-- THE PROBLEM --
Return, exactly as written, every line from the first line of the data below through the line that contains "- notepad [42,563,116,617]".

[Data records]
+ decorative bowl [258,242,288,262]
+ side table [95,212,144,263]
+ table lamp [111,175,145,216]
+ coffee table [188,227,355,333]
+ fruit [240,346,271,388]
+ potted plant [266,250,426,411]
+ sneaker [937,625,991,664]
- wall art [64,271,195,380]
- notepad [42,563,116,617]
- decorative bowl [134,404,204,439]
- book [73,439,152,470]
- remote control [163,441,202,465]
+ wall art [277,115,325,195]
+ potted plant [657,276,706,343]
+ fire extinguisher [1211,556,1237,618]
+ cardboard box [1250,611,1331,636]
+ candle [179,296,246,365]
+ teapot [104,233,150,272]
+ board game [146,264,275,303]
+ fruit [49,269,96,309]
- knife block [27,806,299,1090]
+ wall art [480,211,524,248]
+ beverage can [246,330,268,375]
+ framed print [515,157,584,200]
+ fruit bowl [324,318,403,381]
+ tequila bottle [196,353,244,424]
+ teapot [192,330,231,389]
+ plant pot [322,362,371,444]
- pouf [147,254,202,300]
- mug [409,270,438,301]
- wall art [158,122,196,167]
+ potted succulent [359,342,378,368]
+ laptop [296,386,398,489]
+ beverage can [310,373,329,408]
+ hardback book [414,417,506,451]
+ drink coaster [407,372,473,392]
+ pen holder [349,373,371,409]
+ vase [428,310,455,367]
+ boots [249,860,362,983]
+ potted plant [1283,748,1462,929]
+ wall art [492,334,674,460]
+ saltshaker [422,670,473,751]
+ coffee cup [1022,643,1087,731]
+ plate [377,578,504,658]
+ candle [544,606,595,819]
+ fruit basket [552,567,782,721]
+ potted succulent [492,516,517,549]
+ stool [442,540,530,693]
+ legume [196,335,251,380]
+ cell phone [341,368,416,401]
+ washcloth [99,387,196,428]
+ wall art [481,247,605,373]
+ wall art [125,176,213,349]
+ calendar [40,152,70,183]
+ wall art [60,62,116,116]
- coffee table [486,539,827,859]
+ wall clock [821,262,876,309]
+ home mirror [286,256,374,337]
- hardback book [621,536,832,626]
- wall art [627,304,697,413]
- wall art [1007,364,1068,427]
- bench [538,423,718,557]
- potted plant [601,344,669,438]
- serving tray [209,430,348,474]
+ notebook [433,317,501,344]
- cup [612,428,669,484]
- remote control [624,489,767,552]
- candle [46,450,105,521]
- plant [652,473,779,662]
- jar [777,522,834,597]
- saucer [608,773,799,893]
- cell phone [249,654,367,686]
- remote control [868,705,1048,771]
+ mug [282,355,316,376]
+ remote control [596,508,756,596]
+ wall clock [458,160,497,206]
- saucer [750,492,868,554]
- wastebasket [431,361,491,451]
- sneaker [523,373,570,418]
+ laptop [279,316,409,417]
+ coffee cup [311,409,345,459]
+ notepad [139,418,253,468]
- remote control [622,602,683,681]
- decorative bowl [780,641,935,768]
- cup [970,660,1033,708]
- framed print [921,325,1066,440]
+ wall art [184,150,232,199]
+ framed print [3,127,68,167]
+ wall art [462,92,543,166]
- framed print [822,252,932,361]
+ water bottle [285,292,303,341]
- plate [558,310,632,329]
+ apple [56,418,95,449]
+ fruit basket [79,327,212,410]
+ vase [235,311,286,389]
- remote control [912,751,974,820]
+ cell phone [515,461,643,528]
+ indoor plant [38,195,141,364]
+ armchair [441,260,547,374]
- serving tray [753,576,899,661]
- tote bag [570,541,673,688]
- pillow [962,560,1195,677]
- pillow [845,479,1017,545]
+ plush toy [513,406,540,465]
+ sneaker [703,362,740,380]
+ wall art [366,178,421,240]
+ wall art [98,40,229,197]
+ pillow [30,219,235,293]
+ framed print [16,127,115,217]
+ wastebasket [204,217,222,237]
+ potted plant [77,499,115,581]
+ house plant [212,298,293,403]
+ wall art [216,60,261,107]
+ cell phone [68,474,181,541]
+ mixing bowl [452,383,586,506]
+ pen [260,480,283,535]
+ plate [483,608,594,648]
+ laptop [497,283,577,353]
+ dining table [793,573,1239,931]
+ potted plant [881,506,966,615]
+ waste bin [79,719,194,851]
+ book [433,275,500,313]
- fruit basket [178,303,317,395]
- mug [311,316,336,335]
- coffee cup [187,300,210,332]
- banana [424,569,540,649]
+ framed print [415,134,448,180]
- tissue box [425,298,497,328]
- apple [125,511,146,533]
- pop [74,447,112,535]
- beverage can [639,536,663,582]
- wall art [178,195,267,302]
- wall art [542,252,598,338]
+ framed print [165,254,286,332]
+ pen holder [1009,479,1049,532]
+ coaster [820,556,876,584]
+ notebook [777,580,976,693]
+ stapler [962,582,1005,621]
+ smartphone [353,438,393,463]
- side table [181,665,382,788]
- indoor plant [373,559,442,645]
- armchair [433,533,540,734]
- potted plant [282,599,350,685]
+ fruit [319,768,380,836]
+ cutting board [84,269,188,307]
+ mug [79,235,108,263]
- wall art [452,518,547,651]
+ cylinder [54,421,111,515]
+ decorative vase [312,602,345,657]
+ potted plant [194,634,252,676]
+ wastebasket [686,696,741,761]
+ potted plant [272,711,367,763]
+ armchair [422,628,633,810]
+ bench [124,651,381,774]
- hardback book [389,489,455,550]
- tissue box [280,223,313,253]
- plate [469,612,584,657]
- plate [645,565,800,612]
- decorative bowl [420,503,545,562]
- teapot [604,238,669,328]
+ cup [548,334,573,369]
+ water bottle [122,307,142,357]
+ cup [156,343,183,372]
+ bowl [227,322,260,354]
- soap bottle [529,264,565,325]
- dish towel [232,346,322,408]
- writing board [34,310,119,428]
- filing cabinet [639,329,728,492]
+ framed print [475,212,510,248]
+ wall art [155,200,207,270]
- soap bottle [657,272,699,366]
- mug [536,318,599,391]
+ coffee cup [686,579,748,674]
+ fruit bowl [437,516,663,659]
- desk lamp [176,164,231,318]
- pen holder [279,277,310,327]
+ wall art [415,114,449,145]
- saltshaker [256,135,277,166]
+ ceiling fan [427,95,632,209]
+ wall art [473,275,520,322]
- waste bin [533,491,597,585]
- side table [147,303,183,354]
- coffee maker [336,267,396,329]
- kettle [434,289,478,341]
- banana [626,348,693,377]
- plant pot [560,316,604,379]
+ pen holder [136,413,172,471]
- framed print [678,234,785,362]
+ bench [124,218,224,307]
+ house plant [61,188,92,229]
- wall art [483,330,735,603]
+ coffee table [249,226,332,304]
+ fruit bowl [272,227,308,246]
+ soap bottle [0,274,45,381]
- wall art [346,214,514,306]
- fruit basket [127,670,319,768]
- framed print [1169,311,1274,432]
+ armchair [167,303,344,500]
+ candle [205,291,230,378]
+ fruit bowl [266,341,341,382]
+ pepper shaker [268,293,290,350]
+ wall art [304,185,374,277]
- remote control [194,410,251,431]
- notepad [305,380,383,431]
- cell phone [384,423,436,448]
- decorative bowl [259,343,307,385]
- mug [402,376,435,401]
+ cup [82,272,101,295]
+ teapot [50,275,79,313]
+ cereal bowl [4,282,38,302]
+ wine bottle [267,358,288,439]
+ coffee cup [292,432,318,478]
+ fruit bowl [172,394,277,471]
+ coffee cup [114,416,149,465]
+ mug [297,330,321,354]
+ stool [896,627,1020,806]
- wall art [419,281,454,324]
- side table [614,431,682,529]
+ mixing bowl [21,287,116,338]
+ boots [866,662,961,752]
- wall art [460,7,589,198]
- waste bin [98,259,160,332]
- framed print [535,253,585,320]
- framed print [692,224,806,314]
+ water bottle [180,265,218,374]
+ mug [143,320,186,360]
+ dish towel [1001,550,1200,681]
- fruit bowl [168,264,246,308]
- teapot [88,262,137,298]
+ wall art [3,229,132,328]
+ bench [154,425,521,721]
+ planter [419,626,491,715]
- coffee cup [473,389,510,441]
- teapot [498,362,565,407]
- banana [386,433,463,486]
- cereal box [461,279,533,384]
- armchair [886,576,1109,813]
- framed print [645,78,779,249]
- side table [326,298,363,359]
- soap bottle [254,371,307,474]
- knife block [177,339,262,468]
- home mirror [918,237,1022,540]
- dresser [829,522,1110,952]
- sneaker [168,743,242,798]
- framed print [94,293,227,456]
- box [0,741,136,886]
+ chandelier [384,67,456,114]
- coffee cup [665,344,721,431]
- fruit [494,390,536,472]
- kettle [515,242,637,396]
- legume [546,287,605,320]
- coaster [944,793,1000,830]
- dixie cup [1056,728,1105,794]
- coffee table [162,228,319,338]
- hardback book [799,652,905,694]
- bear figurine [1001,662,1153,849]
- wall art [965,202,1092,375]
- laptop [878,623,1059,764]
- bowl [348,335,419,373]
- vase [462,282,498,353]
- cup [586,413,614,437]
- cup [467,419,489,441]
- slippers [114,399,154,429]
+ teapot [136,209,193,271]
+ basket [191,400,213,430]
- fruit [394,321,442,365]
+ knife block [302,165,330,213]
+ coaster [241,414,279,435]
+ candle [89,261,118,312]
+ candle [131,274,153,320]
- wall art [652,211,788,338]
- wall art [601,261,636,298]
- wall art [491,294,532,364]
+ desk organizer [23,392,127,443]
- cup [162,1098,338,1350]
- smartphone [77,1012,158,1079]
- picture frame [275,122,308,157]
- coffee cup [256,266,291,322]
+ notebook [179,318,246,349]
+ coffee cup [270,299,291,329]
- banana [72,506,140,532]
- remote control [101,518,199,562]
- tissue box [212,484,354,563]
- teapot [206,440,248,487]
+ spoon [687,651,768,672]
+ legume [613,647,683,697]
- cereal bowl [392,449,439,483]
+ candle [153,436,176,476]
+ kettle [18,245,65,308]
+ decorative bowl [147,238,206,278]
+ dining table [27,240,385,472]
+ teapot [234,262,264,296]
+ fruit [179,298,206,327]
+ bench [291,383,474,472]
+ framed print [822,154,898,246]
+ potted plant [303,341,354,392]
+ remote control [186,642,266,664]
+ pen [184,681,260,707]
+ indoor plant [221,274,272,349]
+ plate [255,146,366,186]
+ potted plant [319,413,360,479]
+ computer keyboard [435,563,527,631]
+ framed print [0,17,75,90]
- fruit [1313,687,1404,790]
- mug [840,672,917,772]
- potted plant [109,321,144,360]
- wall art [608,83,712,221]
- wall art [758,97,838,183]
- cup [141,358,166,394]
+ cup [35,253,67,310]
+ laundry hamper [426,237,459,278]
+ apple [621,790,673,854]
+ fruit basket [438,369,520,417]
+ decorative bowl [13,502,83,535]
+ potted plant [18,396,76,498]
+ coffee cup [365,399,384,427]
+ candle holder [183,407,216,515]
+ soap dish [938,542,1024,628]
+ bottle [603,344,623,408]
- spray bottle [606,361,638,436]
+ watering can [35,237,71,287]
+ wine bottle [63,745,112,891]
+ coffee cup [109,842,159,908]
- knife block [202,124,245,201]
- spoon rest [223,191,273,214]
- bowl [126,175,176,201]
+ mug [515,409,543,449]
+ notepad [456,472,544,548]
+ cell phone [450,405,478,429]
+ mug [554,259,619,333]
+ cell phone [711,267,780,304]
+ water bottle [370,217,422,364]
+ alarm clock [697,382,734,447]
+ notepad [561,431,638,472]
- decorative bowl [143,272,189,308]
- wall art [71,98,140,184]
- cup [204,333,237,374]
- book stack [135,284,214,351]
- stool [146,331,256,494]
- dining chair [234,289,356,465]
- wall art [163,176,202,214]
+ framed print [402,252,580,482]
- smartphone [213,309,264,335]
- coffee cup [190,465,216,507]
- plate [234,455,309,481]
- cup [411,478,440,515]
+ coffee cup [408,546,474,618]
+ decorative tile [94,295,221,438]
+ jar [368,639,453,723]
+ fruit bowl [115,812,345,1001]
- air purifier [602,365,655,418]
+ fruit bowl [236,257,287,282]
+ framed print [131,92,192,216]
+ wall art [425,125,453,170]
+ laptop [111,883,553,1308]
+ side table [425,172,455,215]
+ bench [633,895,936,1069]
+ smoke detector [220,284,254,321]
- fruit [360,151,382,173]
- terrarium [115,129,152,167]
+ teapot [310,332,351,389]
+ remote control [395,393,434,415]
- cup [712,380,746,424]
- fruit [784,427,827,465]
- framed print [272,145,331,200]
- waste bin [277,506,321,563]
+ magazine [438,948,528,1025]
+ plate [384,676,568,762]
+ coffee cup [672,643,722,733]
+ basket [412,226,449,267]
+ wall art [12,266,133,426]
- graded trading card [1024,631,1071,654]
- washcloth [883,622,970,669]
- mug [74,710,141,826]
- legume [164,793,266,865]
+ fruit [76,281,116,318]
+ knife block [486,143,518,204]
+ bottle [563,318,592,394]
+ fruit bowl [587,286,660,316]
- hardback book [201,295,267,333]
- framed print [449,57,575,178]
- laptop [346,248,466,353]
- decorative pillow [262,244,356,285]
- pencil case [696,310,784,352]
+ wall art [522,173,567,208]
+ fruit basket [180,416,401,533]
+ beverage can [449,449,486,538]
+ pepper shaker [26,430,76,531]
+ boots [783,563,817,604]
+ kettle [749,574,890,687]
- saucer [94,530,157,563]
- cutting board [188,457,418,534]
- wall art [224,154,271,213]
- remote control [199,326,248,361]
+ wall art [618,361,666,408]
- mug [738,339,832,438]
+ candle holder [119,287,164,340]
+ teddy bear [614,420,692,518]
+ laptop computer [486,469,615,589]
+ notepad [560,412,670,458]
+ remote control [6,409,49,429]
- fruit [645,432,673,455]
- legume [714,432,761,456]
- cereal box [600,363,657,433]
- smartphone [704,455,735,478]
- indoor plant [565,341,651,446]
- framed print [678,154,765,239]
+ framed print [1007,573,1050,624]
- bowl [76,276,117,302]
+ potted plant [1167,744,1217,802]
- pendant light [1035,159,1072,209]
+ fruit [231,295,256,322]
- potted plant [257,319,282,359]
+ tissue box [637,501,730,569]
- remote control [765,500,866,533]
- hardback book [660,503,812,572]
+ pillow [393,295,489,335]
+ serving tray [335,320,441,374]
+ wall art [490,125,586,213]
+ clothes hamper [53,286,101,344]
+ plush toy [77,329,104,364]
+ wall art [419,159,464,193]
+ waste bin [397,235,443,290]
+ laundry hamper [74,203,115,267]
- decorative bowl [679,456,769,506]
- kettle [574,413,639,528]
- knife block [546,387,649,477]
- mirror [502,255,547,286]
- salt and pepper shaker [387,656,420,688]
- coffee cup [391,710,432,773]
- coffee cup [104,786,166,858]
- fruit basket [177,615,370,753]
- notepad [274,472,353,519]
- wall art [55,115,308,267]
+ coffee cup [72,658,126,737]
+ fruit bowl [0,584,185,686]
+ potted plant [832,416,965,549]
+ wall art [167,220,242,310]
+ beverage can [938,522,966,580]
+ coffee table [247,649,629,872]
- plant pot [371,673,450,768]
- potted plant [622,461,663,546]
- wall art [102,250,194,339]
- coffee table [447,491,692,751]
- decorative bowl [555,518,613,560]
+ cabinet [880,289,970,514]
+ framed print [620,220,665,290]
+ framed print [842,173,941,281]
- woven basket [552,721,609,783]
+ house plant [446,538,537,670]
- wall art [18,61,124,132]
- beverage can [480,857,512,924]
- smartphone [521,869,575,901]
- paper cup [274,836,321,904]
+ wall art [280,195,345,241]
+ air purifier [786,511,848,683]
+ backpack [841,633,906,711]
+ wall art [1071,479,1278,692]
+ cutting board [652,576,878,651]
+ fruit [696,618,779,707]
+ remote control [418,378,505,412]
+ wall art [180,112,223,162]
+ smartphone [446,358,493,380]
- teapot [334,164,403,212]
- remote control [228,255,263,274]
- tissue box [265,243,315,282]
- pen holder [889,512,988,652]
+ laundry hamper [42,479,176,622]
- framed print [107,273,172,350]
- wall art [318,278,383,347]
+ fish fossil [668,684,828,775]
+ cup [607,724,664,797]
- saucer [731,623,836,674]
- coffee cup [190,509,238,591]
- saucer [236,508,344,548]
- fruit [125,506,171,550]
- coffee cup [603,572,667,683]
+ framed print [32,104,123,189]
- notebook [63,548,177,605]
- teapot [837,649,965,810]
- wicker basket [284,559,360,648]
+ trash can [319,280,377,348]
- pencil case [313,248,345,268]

-- EXERCISE OUTPUT --
+ decorative bowl [258,242,288,262]
+ side table [95,212,144,263]
+ table lamp [111,175,145,216]
+ coffee table [188,227,355,333]
+ fruit [240,346,271,388]
+ potted plant [266,250,426,411]
+ sneaker [937,625,991,664]
- wall art [64,271,195,380]
- notepad [42,563,116,617]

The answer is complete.